PROVIDED TEXT below:

Exactly once processing and Stateful Processors

@abellemare

Hi again, I’ve got a further question which I think is related closely enough to this that it’s worth asking here instead of beginning a new thread.

How would you detect reaching the end of a topic?

I am currently working on a demo application which shows how to build an exactly once stateful processor. (It performs a very simple operation, calculating a rolling mean value.)

A question has occured to me while writing it.

As part of the startup operation, the process should read the entire changelog topic history. (Albeit that the topic might be set to “compacted”.)

What would the typical way be to detect the end of the topic being reached? Without knowing this there is no way to guarentee that all messages have been consumed and that the internal state is now up to date with the changelog topic. (Unless I perhaps misunderstand how this should be done?)

One possble approach could be to set poll to a “reasonably large” value, and assume the end of topic is reached if poll returns “None”. (Or other indication of no message for other languages.)

In principle the poll timeout is dependent on network conditions such as latency and reliability (packet loss rate).

A sensible value might be between 30 seconds and 1 minute. That should cover all but the most unreliable of networks. For applications on local networks in datacenters, a few seconds is probably more than sufficient.

My thoughts are that it would be possible to trick a consumer into thinking that it has reached the end of a changelog topic by disconnecting a network cable at the right time and then reconnecting it after the call to consumer.poll() has timed-out.

Of course, there might be other more likely failure cases. A router or switch power-cycling might produce the same effect.

Just a couple of points from my experience so far:

Some time ago, I wrote some software which interfaced with Kafka with Rust. (The Rust crate uses the C/C++ libkafka library.) Assuming I didn’t miss something, there wasn’t an easy way to detect an end of topic condition using this library.

More recently, I have been interfacing with Kafka with Python. According to this reference it should be possible to detect an end of topic condition using message.error().

However I haven’t been able to get this to work. (I just see the message is “None” condition, not an error() condition.) The Python code from that reference is the only example code I know of which indicates it should be possible to detect an end of topic condition.

In some ways this makes sense. Since Kafka is designed to support streaming applications to ask the question “have I reached the end of a stream” is a bit weird… becuase streams never really end. On the other hand, in this case, we need some mechanism to know when all the changelog topic data has been read.

End of PROVIDED TEXT.
MATERIAL SHOWN below:

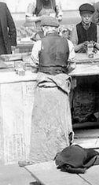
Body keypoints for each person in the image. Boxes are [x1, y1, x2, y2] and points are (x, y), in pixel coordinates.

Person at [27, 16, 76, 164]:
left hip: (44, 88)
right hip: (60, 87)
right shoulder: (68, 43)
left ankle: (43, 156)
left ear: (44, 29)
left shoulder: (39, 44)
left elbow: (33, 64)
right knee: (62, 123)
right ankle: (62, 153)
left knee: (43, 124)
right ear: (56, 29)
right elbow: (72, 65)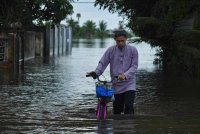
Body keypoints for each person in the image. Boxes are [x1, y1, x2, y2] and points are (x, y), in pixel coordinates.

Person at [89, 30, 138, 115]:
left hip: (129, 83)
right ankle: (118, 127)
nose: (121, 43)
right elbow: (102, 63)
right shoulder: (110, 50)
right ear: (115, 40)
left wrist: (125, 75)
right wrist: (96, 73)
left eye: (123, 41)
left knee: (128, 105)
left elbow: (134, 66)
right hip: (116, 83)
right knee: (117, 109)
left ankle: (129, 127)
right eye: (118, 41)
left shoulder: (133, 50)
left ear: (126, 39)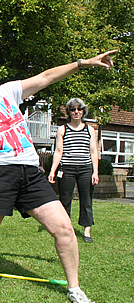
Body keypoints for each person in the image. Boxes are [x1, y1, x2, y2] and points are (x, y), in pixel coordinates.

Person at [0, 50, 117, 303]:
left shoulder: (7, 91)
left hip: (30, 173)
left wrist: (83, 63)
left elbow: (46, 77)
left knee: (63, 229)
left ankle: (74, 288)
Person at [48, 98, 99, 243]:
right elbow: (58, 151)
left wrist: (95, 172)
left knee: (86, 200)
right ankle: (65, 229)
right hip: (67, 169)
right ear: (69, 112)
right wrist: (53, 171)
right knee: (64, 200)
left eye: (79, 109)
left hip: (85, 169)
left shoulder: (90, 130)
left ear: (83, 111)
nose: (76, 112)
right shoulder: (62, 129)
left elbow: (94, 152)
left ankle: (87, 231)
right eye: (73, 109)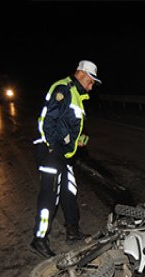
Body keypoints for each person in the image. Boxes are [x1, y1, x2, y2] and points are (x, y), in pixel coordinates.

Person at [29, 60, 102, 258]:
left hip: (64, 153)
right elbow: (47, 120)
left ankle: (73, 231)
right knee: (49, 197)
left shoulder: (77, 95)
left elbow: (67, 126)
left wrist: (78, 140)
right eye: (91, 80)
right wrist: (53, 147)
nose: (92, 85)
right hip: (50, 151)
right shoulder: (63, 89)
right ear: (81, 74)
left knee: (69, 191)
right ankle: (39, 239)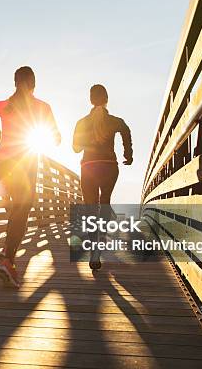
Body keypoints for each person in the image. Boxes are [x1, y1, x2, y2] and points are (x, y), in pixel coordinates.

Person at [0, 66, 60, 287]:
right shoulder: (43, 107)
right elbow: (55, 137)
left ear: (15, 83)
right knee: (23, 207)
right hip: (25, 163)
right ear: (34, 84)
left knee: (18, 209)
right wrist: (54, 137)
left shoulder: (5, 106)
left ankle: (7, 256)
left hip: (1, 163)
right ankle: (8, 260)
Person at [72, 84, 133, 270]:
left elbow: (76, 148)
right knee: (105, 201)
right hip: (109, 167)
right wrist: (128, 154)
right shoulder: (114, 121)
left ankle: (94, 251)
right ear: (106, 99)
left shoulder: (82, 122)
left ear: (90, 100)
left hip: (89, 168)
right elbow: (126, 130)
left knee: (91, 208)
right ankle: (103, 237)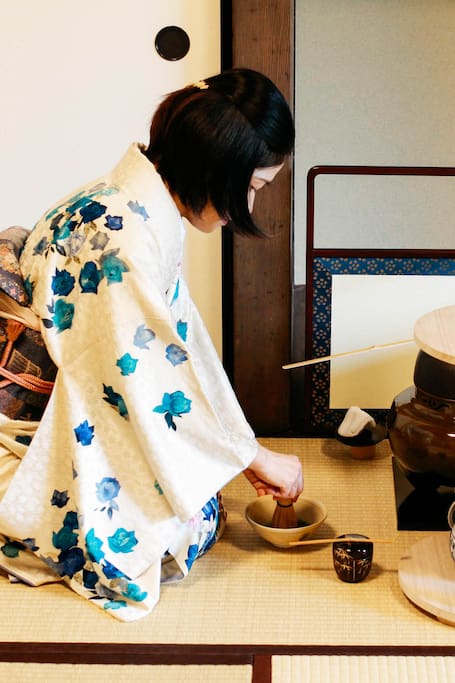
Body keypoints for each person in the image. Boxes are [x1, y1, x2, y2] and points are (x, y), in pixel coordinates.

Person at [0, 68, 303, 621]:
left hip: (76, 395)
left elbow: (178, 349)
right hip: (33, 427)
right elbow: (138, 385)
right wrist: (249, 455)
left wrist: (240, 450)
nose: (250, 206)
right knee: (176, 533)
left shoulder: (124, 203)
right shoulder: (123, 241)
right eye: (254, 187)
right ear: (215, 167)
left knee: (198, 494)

End of MATERIAL SHOWN.

= EXERCISE 1 =
In the Kafka thread, copy the part that opens with the words containing "As part of the" and closes with "should be done?)", swapping "startup operation" for "initialization step".
= EXERCISE 2 =
Write the next part of the Kafka thread, picking up after its last sentence.
The entries above aren't needed.

= TASK RESULT 1 =
As part of the initialization step, the process should read the entire changelog topic history. (Albeit that the topic might be set to “compacted”.)

What would the typical way be to detect the end of the topic being reached? Without knowing this there is no way to guarentee that all messages have been consumed and that the internal state is now up to date with the changelog topic. (Unless I perhaps misunderstand how this should be done?)

= TASK RESULT 2 =
I also had a look at the JavaDoc for Consumer and ConsumerRecord but didn’t find any information which specified how an end of topic condition might differ from a regular poll timeout which returns an “empty record”.

I tried to have a search around in the Kafka Streams code but didn’t make much progress here. Do you know how Kafka Streams manages this problem?

How would you detect reaching the end of a topic?

Just read the changelog until you get 0 records back. The changelog partition should NOT be getting updated while you are restoring state to it, since each partition should only be assigned to a single instance. The instance that is reading the changelog to restore state is the only instance that can write to the changelog - thus, if it’s reading from the changelog, it cannot be writing to it.

I believe you won’t get “0 records” back in the event of a network failure - you may get a timeout error, or a connection error, but you should only get 0 records returned when the request succeeds and there are 0 records left.

I went to look at the source code and it seems that while what I said used to be true, it now looks like Kafka Streams records the changelog offsets and feeds them in when restoring the data. kafka/streams/src/main/java/org/apache/kafka/streams/processor/internals/StoreChangelogReader.java at bf3f088c944763d8418764064f593d0bf06fbcc3 · apache/kafka · GitHub

I’m afraid I’m not going to be able to help you a lot on this as it will be fairly time intensive. If you’re looking to replicate changelogs from Kafka Streams you’re going to have to walk through the code yourself and familiarize yourself with it. IYou may find it helpful to run Kafka locally, and attach a debugger to walk through the process of storing changelogs and restoring changelogs.

Good luck!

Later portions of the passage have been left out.